Assessment helps the therapist choose a particular approach to treatment with the client. That is, with the combined behavioral-cognitive assessment intervention focus, the atheoretical-empirical strengths of the DSM III-IV systems of classification, and the ATI research being done showing that certain therapies are better with certain types of clients and/or problems, pre therapy assessment becomes crucial.

Today assessment information is viewed as important during therapy in that it helps the therapist see if there is progress or if he or she is perhaps missing something with respect to the functioning of the client. After therapy, assessment is used to analytically evaluate if and how the client was helped.

A continuing conflict persists with regards to the differential utilities of clinical versus actuarial approaches to assessment (McAdams, 2009). In the clinical approach, the clinician is viewed as the central part of the process in that clinical judgment rules the predictions and judgments of the overall assessment process. In the actuarial approach, the tests stand on their own based on past empirically set up contact between the test and selected standard group. The overall trend at present seems to be on the actuarial side.

Findings from numerous studies (Lanyon & Goodstein, 1992) have shown that the assessment approach is equal to or better than the clinical judgment approach. The assessment approach has been found to be better both in the predictive aspect of the assessment process as well as in the clinical description of the assessed person.

Despite the claims of many practitioners that the clinician is central and better, the assessment approach continues to be reported as being equal to or better than the clinical approach. In fact, a linear rather than configural or weighted combination of test results is producing a very good description of personality (Greene, 1991; Weiner, & Greene, 2008), as a result countering the claim that clinical diagnosticians have unique configural processing abilities when engaged in the assessment process.

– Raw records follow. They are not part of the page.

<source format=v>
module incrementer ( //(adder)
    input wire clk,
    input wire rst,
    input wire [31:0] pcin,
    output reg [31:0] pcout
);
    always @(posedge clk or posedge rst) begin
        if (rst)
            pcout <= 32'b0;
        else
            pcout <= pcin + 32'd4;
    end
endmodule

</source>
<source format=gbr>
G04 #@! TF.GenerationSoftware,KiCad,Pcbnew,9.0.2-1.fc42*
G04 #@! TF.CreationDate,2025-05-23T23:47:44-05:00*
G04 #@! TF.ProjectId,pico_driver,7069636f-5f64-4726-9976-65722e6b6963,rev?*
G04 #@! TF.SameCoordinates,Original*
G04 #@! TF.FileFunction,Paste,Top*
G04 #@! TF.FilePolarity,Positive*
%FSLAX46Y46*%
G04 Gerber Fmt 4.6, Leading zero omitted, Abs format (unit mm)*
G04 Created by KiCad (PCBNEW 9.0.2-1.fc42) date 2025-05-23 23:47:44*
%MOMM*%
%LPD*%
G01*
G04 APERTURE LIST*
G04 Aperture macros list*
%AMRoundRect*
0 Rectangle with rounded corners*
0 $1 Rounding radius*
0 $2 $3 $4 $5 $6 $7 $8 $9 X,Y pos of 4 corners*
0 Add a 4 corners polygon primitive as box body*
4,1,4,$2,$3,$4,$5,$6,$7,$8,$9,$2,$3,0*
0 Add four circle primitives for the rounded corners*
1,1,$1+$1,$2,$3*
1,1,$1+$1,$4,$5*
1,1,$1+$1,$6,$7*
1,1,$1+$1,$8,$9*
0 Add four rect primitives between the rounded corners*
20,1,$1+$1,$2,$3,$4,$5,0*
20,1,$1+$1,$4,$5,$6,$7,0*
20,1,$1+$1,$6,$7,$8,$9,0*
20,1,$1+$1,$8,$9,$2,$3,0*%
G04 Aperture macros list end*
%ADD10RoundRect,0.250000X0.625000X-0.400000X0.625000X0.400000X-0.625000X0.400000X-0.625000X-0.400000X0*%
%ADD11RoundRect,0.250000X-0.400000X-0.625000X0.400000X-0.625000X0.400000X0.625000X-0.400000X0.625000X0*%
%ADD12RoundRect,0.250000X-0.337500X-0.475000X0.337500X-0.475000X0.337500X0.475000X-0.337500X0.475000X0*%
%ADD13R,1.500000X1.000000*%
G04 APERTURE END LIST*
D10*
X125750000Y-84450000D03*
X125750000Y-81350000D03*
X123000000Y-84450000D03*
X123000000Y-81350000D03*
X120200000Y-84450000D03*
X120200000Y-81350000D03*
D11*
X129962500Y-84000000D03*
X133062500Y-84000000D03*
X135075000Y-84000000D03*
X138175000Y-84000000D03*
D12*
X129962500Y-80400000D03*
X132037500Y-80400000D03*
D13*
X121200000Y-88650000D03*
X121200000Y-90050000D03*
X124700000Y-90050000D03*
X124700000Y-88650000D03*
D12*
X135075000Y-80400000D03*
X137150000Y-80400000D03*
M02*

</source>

Clinical judgment remains a very important part of the overall assessment process. In fact, Lanyon and Goodstein (1992) report that the clinical judgment is very helpful in perfectly describing individuals and that not much incremental validity is gained by adding other tests to the judgment.

The use of computers is part of this actuarial trend. Automated administration, scoring, and even computer-generated narrative descriptions and interpretations of projective personality tests are now being used a great deal. Examples include the MMPI-2 reports (Greene, 1991) and the Exner Rorschach reports (Exner, 1993). There are, however, some problems associated with this trend in that it is being used and perhaps relied on more than may be warranted. Given the generally positive, but rather limited empirical base, many more reliability and validity studies with varied populations are needed to document and improve the automated approach to assessing personality.

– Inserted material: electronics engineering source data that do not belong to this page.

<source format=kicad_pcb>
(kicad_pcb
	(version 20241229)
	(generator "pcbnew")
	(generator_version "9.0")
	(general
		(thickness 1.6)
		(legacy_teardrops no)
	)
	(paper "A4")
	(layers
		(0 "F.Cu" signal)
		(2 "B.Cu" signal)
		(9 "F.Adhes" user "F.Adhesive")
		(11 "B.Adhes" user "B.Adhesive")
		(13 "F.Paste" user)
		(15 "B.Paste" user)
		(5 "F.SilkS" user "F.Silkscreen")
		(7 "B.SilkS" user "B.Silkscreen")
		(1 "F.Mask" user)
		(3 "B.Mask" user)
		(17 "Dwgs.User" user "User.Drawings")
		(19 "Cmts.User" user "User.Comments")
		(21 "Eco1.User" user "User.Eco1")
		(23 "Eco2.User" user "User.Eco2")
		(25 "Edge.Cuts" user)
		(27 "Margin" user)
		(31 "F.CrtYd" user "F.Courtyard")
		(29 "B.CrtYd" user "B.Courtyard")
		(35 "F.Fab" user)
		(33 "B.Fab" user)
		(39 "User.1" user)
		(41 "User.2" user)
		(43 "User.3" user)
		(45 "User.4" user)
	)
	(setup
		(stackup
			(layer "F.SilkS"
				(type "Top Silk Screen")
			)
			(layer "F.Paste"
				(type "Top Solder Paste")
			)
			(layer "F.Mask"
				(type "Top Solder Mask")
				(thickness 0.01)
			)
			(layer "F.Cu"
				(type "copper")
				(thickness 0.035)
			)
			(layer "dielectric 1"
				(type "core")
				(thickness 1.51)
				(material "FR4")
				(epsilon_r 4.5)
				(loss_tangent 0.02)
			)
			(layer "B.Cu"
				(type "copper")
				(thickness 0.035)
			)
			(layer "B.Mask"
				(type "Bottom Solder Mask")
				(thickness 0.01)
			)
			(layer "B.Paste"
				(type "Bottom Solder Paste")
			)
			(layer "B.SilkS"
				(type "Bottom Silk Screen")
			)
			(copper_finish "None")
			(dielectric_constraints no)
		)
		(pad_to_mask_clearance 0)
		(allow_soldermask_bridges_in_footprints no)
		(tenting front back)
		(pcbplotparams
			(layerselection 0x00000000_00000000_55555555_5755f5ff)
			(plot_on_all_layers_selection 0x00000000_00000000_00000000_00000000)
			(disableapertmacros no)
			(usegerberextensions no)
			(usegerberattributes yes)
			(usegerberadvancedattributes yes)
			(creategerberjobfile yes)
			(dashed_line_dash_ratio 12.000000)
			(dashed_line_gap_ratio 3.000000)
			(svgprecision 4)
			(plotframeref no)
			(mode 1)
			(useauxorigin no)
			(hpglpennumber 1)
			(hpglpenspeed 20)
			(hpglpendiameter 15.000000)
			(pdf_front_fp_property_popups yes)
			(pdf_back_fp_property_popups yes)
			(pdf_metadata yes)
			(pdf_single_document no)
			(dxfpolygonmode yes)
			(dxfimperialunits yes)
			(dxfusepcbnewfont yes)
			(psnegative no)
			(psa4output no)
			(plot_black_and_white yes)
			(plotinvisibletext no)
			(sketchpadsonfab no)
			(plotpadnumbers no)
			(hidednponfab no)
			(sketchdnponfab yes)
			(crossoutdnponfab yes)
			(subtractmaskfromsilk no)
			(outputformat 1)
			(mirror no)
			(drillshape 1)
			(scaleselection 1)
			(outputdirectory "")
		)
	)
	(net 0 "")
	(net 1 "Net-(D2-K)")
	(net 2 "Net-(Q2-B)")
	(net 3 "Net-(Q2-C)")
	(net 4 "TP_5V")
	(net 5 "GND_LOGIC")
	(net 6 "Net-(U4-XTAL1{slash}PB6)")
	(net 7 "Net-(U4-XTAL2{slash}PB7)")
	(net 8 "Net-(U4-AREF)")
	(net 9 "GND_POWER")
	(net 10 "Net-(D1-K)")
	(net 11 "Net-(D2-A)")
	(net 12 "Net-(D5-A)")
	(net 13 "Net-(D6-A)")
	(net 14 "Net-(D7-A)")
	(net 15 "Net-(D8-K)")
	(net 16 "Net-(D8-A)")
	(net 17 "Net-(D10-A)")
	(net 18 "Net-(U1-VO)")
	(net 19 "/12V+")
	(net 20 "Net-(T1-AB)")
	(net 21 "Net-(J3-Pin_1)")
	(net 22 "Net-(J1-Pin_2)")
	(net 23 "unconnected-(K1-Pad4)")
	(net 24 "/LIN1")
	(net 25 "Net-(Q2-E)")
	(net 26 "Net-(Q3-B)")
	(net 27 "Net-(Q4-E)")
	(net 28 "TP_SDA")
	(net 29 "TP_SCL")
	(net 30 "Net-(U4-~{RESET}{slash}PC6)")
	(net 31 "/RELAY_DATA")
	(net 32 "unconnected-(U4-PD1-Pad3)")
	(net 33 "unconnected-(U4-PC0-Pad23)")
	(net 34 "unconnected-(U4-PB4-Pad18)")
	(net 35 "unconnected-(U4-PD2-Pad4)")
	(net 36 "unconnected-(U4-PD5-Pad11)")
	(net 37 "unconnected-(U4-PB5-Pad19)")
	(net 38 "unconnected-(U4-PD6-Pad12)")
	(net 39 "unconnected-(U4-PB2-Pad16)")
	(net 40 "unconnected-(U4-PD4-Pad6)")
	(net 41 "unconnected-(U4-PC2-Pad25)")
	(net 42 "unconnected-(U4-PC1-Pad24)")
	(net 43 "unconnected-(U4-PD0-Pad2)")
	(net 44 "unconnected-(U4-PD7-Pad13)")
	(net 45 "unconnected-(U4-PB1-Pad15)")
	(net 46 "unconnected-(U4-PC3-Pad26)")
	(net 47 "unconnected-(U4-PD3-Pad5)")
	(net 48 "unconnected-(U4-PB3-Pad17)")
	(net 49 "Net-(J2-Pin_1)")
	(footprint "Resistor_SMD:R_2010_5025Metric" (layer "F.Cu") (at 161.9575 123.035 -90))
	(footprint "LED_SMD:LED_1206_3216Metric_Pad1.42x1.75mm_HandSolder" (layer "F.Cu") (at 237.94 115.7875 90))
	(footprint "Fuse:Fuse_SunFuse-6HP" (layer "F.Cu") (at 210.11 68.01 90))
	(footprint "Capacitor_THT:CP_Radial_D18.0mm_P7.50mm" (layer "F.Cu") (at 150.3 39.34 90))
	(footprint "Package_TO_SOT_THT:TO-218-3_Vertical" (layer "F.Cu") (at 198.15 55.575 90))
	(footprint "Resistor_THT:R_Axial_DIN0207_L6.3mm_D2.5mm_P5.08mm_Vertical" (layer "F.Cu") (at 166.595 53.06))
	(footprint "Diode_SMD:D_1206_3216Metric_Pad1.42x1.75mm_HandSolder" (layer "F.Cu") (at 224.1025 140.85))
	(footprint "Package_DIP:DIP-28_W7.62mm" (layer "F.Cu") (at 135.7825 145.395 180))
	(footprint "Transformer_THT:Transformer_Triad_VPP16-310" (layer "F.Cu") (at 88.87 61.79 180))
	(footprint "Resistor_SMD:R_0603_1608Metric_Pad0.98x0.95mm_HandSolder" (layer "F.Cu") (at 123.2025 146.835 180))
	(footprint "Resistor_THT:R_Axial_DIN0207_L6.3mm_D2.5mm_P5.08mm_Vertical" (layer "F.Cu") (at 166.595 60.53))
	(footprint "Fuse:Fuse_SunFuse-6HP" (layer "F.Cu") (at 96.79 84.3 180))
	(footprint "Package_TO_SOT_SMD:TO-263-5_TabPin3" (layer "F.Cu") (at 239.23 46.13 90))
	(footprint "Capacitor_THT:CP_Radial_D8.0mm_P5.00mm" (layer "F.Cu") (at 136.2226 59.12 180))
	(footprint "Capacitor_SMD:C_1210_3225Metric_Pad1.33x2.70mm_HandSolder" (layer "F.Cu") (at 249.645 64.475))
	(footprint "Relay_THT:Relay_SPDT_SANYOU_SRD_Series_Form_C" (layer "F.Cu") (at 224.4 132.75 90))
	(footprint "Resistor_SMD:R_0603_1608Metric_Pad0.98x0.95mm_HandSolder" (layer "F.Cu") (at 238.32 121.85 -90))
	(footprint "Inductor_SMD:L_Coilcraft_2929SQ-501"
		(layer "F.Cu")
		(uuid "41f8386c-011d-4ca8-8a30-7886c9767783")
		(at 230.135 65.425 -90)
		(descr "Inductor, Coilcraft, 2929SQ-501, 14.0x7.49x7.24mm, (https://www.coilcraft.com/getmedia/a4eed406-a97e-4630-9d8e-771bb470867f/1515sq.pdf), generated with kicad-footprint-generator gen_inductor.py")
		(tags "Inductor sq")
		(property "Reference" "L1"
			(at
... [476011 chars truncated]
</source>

Given the positive reviews of the actuarial approaches, the trend with respect to objective personality tests such as the MMPI-2 and the Million tests is toward increased use of automated assessment. Here the cookbook actuarial data set is fed into a computer that then produces a comprehensive descriptive narrative interpretation with a great deal of statistical, predictive power.


Exner, J.E. (1993). A Rorschach workbook for the comprehensive system. Bayville: Rorschach Workshop.

Greene, R.L. (1991). The MMPI-2: An interpretive manual. New York: Allyn and Bacon.

Lanyon, R.I., & Goodstein, L.D. (1992). Personality assessment. New York, NY: University Press of America.

Mark, J. H., & Daniel, L. S. (2003). Comprehensive Handbook of Psychological Assessment, Personality Assessment. Hoboken, New Jersey: John Wiley & Sons.

McAdams, D. P. (2009). The person: An introduction to the science of personality psychology. Hoboken, NJ: John Wiley & Sons, Inc.

Weiner, R. L. & Greene, I. B. (2008). Handbook of personality assessment. Hoboken, NJ: John Wiley & Sons, Inc.